The Day 1 issue for the new Liberal government is what to do about this, and whether they want the Department of Energy, Mines and Resources webpage on the history of Yukon oil and gas to say that the industry finally faded away during their mandate.

They said during the campaign that they were in favour of conventional oil and gas development, but against fracking. They also said they would ban Yukon natural gas (indeed, all natural gas) from being used by independent power generators supplying the Yukon grid. This puts them well to the left of the Alberta NDP on these topics. Fracking continues in Alberta under Premier Notley, and it is inconceivable that she would ban generators using Alberta natural gas.

They have three choices. The first is to stick to their platform, maintaining theoretical support for conventional gas while spending millions on the Department of Energy, Mines and Resources (EMR) and YESAB. This is the “pretend and pray” strategy. You pretend the Yukon is still open for oil and gas business, and pray that Northern Cross’s court case goes away and that someone finds some miracle gas that is both highly economic and environmentally uncontroversial.

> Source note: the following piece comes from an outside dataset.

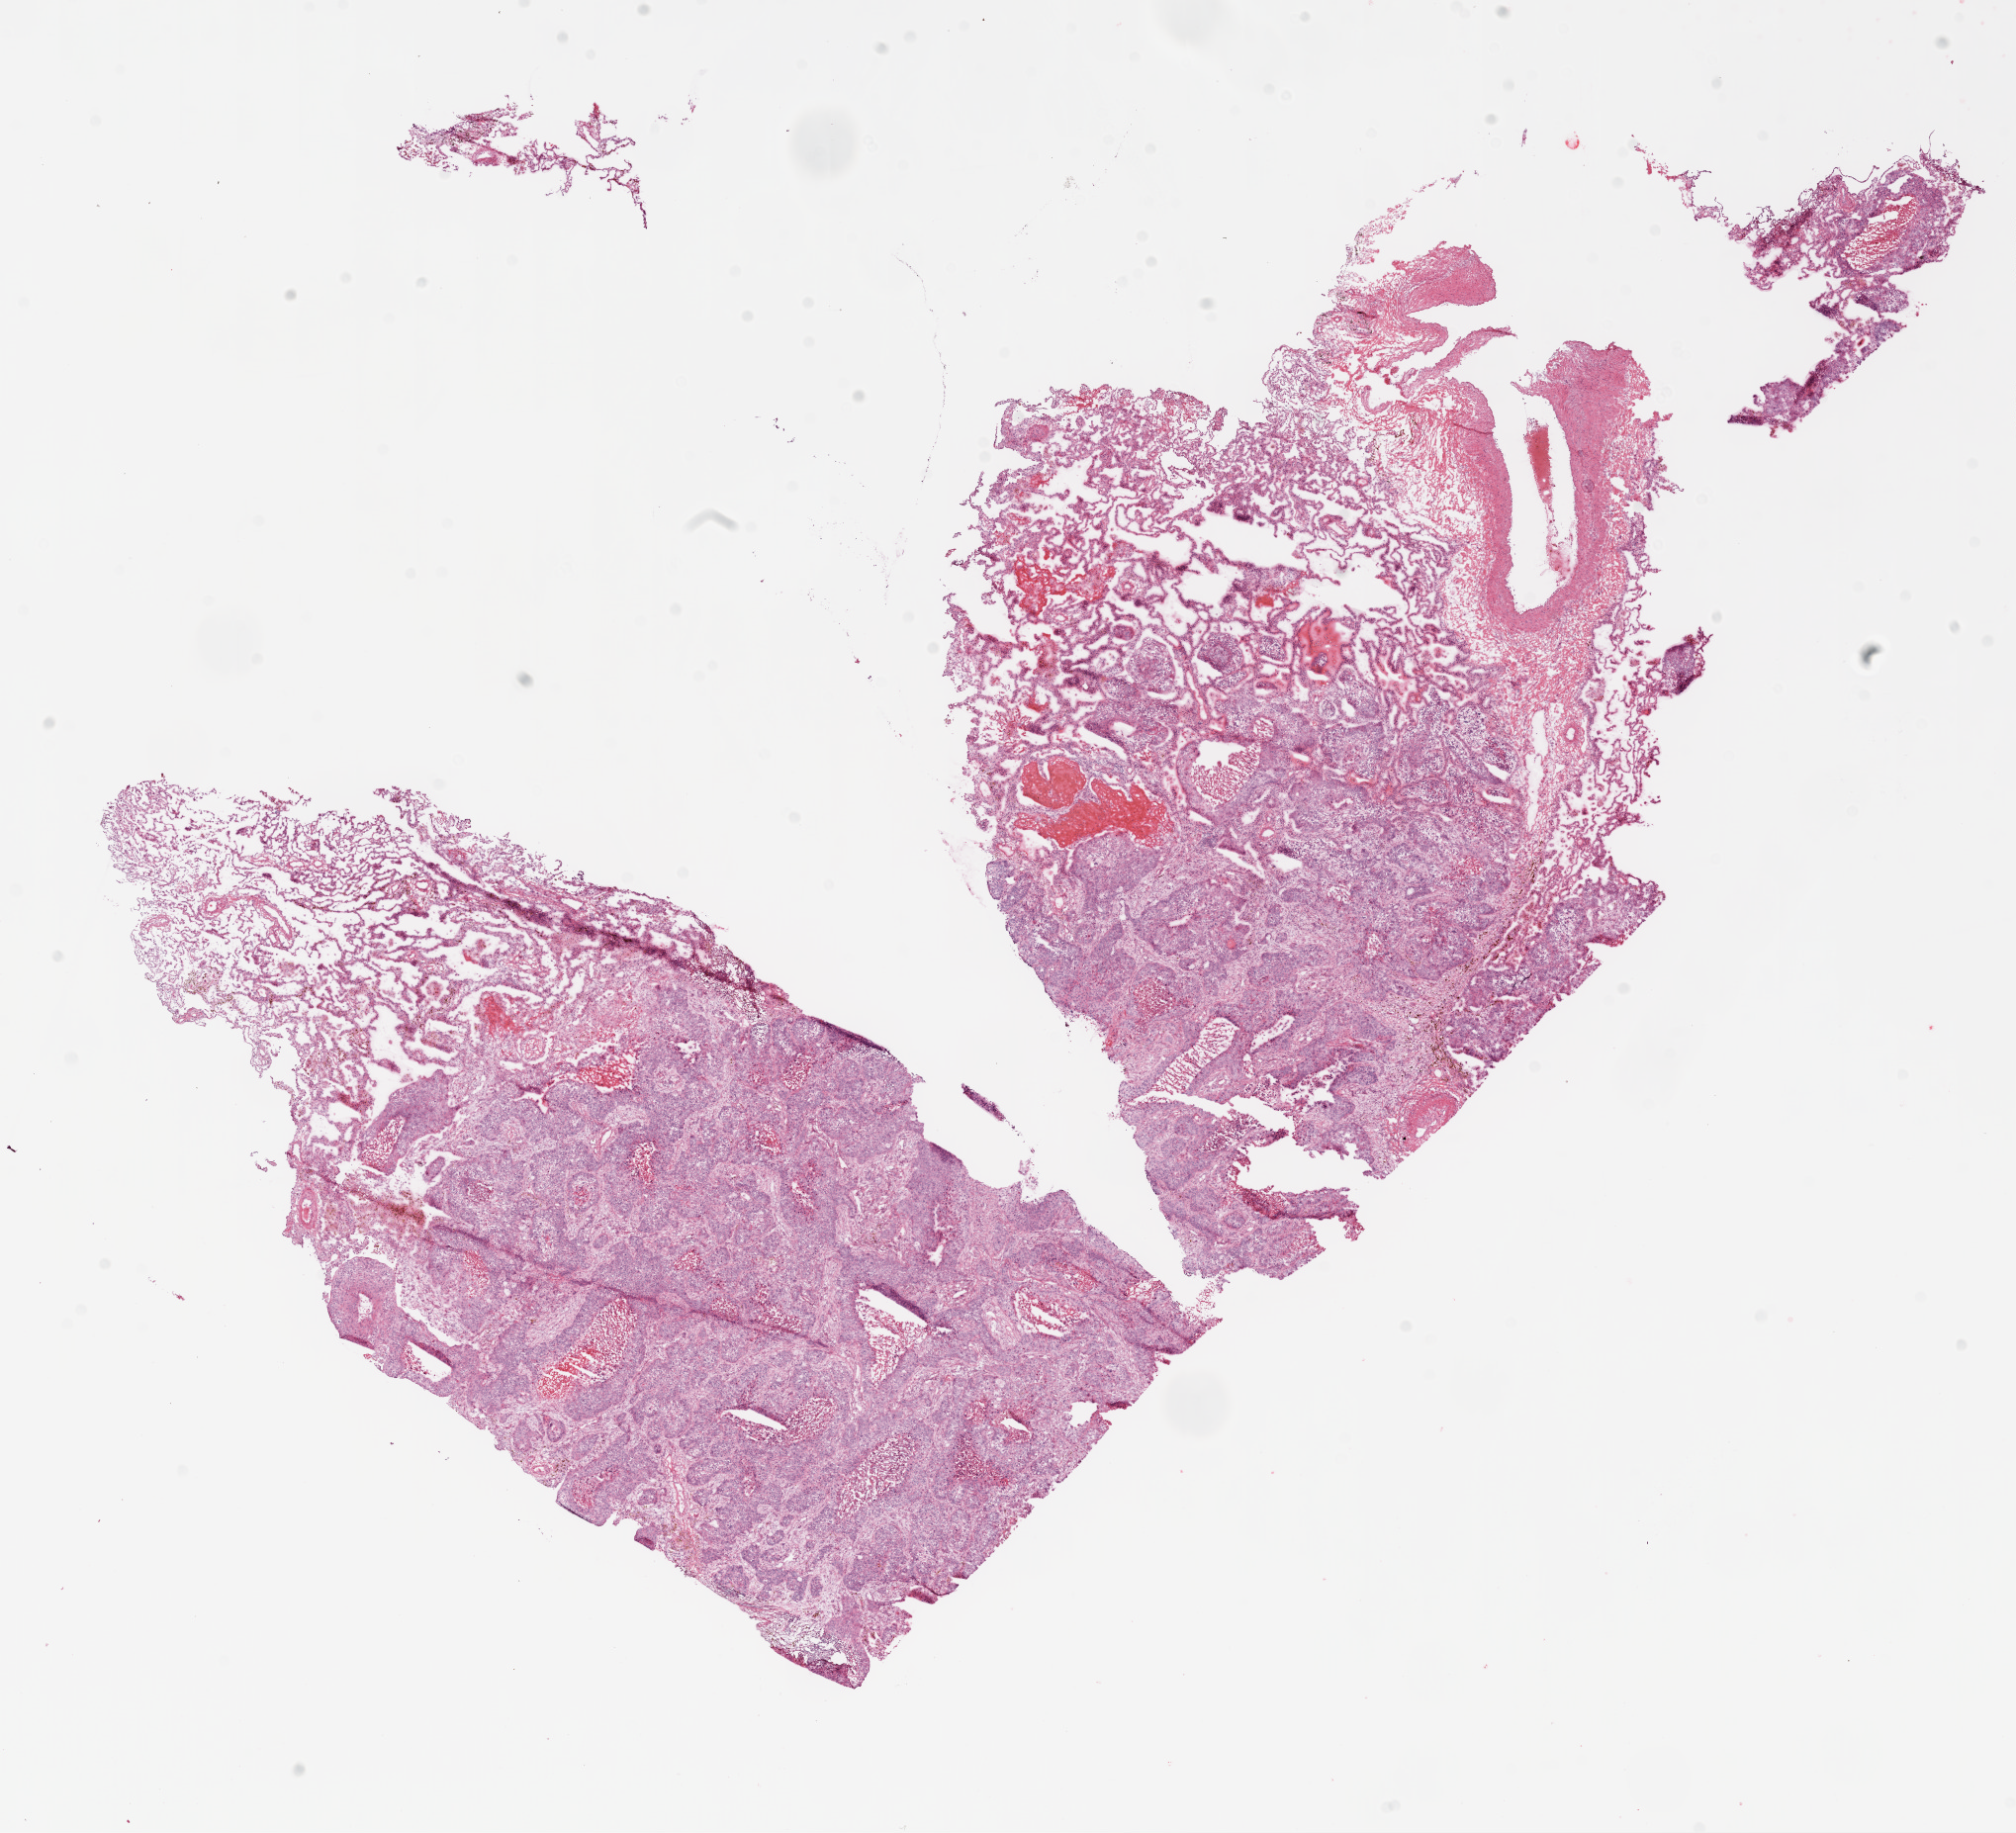
H&E whole-slide image — shown as a low-resolution overview of the whole scanned area (about 16.4 x 14.9 mm, acquisition: 20x scan), frozen section from the top of the tissue portion, sample: primary tumour, lung. Male, age 65 years at initial diagnosis. Composition of this section per pathologist review: tumour nuclei 60%, necrosis 5%.
AJCC pathologic stage: IB. Diagnosis: Squamous cell carcinoma, NOS. Laterality: right.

This is probably the politically easiest strategy. It costs you a few million bucks a year maintaining government departments going through the motions managing a comatose industry, but doesn’t require you to make any controversial announcements.

The second option is to make a clean break with the past. They could say that we don’t have pipeline infrastructure, global gas prices are low, the industry is unpopular, and that they are shutting down the E part of EMR and transferring the money to support the tourism and high tech industries. The downside of this one is that Yukoners will keep spending around a quarter billion dollars a year creating oil and gas jobs in Alberta and BC, but this doesn’t seem so bad to voters since we’re used to it.

The third option is to give a strong mandate to the new minister of EMR to figure out what isn’t working at YESAB, and work out a way to use Yukon oil or gas to replace some of the over 200 million litres of petroleum products we import every year, and get the industry off life support. The downside is that this likely involves ditching that campaign commitment not to let independent power producers use Yukon natural gas.

It’s a tricky decision. The only consolation for the new minister of EMR is that he or she isn’t in the Day 1 briefing about the territorial budget.

Keith Halliday is a Yukon economist and author of the MacBride Museum’s Aurore of the Yukon series of historical children’s adventure novels. He won last year’s Ma Murray award for best columnist.